Future migration should already be taken into consideration when planning an archive system, since typically the technology or the requirements may change during the long-term storage of data. Therefore, particular diligence should be applied when planning and selecting interfaces, file formats, and the index database and all decisions should be documented comprehensibly.
Review questions:
- Have the technical influencing factors been determined and documented before making the decision in favour of an archiving system?
- Is the size of the data to be archived and the data volume to be expected in the future estimated?
- Is it determined which changes will occur to archived documents at which frequency?

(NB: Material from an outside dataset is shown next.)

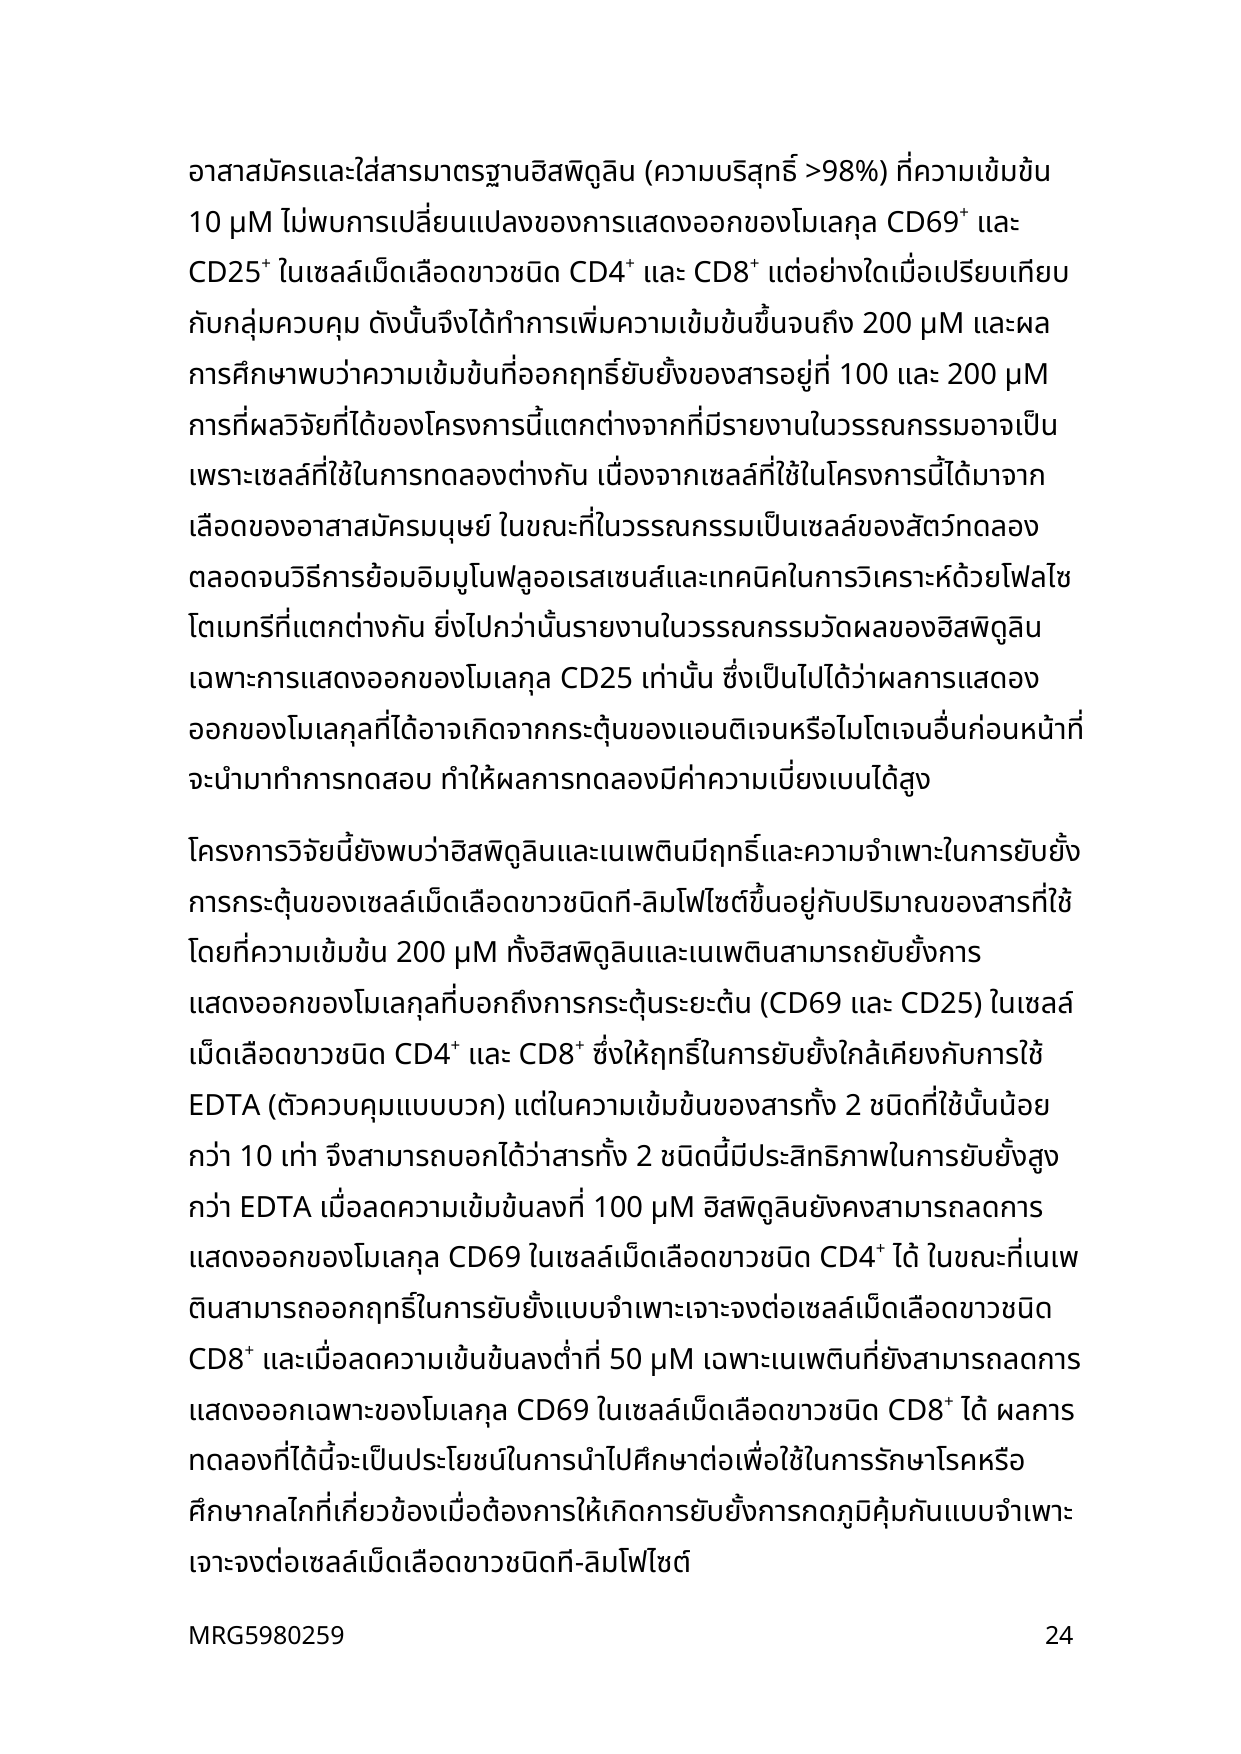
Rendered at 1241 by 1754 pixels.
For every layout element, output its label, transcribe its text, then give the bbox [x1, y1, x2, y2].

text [188, 150, 1090, 803]
text โครงการวิจัยนี้ยังพบว่าฮิสพิดูลินและเนเพตินมีฤทธิ์และความจำเพาะในการยับยั้งการกระตุ้นของเซลล์เม็ดเลือดขาวชนิดที-ลิมโฟไซต์ขึ้นอยู่กับปริมาณของสารที่ใช้ โดยที่ความเข้มข้น 200 µM ทั้งฮิสพิดูลินและเนเพตินสามารถยับยั้งการแสดงออกของโมเลกุลที่บอกถึงการกระตุ้นระยะต้น (CD69 และ CD25) ในเซลล์เม็ดเลือดขาวชนิด CD4+ และ CD8+ ซึ่งให้ฤทธิ์ในการยับยั้งใกล้เคียงกับการใช้ EDTA (ตัวควบคุมแบบบวก) แต่ในความเข้มข้นของสารทั้ง 2 ชนิดที่ใช้นั้นน้อยกว่า 10 เท่า จึงสามารถบอกได้ว่าสารทั้ง 2 ชนิดนี้มีประสิทธิภาพในการยับยั้งสูงกว่า EDTA เมื่อลดความเข้มข้นลงที่ 100 µM ฮิสพิดูลินยังคงสามารถลดการแสดงออกของโมเลกุล CD69 ในเซลล์เม็ดเลือดขาวชนิด CD4+ ได้ ในขณะที่เนเพตินสามารถออกฤทธิ์ในการยับยั้งแบบจำเพาะเจาะจงต่อเซลล์เม็ดเลือดขาวชนิด CD8+ และเมื่อลดความเข้นข้นลงต่ำที่ 50 µM เฉพาะเนเพตินที่ยังสามารถลดการแสดงออกเฉพาะของโมเลกุล CD69 ในเซลล์เม็ดเลือดขาวชนิด CD8+ ได้ ผลการทดลองที่ได้นี้จะเป็นประโยชน์ในการนำไปศึกษาต่อเพื่อใช้ในการรักษาโรคหรือศึกษากลไกที่เกี่ยวข้องเมื่อต้องการให้เกิดการยับยั้งการกดภูมิคุ้มกันแบบจำเพาะเจาะจงต่อเซลล์เม็ดเลือดขาวชนิดที-ลิมโฟไซต์ [188, 830, 1090, 1585]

- Is the number and the type of accesses to the archive system within a given period determined and are the required response times defined?
- Is it determined whether the archive system needs to be able to manage separate archives and to differentiate between users?
- Is the application environment of the archive system determined?
- Use of proprietary file and storage formats: Are maintenance, system support, and adaptation guaranteed on the basis of contracts concluded with the manufacturers?